(Stored data entries)
____
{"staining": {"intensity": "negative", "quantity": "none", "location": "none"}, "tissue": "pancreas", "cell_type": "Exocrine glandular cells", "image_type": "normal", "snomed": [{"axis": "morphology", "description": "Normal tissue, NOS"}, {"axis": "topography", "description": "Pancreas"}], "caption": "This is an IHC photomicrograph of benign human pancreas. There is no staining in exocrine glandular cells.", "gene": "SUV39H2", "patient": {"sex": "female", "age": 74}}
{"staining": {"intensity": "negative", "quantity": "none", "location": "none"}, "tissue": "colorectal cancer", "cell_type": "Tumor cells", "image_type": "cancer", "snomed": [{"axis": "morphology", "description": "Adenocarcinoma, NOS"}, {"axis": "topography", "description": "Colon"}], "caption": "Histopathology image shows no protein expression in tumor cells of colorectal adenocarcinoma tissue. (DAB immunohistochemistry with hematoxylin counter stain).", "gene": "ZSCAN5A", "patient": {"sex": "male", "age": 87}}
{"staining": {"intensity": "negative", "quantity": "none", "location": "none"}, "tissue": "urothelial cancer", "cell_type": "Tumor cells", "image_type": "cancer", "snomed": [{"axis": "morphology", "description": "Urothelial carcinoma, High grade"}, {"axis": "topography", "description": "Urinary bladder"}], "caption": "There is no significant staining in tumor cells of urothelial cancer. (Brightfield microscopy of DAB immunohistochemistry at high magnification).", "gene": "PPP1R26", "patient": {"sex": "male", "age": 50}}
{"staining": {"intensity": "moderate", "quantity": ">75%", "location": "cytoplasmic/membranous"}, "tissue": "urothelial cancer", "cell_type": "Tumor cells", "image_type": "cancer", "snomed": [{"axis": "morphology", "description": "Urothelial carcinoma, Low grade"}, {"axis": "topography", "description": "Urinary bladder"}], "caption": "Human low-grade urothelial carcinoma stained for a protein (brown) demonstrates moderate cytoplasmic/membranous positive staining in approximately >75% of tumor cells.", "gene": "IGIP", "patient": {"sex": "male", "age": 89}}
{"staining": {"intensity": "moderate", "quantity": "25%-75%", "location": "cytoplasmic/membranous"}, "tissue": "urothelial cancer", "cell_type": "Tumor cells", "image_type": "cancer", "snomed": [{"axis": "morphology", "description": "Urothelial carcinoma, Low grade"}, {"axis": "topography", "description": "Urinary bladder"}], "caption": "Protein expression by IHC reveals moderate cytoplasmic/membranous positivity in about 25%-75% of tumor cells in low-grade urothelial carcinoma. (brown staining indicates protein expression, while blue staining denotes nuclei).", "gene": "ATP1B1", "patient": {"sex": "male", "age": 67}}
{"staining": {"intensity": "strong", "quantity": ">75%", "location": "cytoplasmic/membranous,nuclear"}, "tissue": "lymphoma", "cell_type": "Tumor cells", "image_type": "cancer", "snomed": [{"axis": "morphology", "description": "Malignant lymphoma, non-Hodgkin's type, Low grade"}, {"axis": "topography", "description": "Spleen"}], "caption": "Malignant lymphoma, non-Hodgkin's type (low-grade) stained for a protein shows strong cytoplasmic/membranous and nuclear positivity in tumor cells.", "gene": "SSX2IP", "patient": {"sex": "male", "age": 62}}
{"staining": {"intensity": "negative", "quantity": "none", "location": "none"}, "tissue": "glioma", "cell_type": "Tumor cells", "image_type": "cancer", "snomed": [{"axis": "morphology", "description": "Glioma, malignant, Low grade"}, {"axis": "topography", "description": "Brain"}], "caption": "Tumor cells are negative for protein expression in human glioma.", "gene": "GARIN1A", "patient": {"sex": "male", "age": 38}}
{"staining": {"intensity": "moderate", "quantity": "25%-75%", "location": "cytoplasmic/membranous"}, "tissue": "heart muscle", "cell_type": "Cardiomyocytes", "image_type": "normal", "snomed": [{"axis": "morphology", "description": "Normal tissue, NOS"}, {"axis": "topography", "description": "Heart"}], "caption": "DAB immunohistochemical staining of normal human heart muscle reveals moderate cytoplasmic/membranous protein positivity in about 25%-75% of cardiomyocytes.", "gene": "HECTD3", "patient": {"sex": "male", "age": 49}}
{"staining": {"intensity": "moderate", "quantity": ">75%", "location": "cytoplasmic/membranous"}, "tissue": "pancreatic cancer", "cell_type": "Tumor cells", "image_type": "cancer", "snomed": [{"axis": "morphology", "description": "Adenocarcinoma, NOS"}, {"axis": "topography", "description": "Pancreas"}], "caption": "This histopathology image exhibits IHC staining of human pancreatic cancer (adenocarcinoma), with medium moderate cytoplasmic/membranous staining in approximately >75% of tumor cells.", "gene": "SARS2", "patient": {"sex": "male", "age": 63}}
____
Out of the data above, give again only the lines starting at the one holding "expression by IHC" and ending at the one holding "cells are negative", unchanged.

{"staining": {"intensity": "moderate", "quantity": "25%-75%", "location": "cytoplasmic/membranous"}, "tissue": "urothelial cancer", "cell_type": "Tumor cells", "image_type": "cancer", "snomed": [{"axis": "morphology", "description": "Urothelial carcinoma, Low grade"}, {"axis": "topography", "description": "Urinary bladder"}], "caption": "Protein expression by IHC reveals moderate cytoplasmic/membranous positivity in about 25%-75% of tumor cells in low-grade urothelial carcinoma. (brown staining indicates protein expression, while blue staining denotes nuclei).", "gene": "ATP1B1", "patient": {"sex": "male", "age": 67}}
{"staining": {"intensity": "strong", "quantity": ">75%", "location": "cytoplasmic/membranous,nuclear"}, "tissue": "lymphoma", "cell_type": "Tumor cells", "image_type": "cancer", "snomed": [{"axis": "morphology", "description": "Malignant lymphoma, non-Hodgkin's type, Low grade"}, {"axis": "topography", "description": "Spleen"}], "caption": "Malignant lymphoma, non-Hodgkin's type (low-grade) stained for a protein shows strong cytoplasmic/membranous and nuclear positivity in tumor cells.", "gene": "SSX2IP", "patient": {"sex": "male", "age": 62}}
{"staining": {"intensity": "negative", "quantity": "none", "location": "none"}, "tissue": "glioma", "cell_type": "Tumor cells", "image_type": "cancer", "snomed": [{"axis": "morphology", "description": "Glioma, malignant, Low grade"}, {"axis": "topography", "description": "Brain"}], "caption": "Tumor cells are negative for protein expression in human glioma.", "gene": "GARIN1A", "patient": {"sex": "male", "age": 38}}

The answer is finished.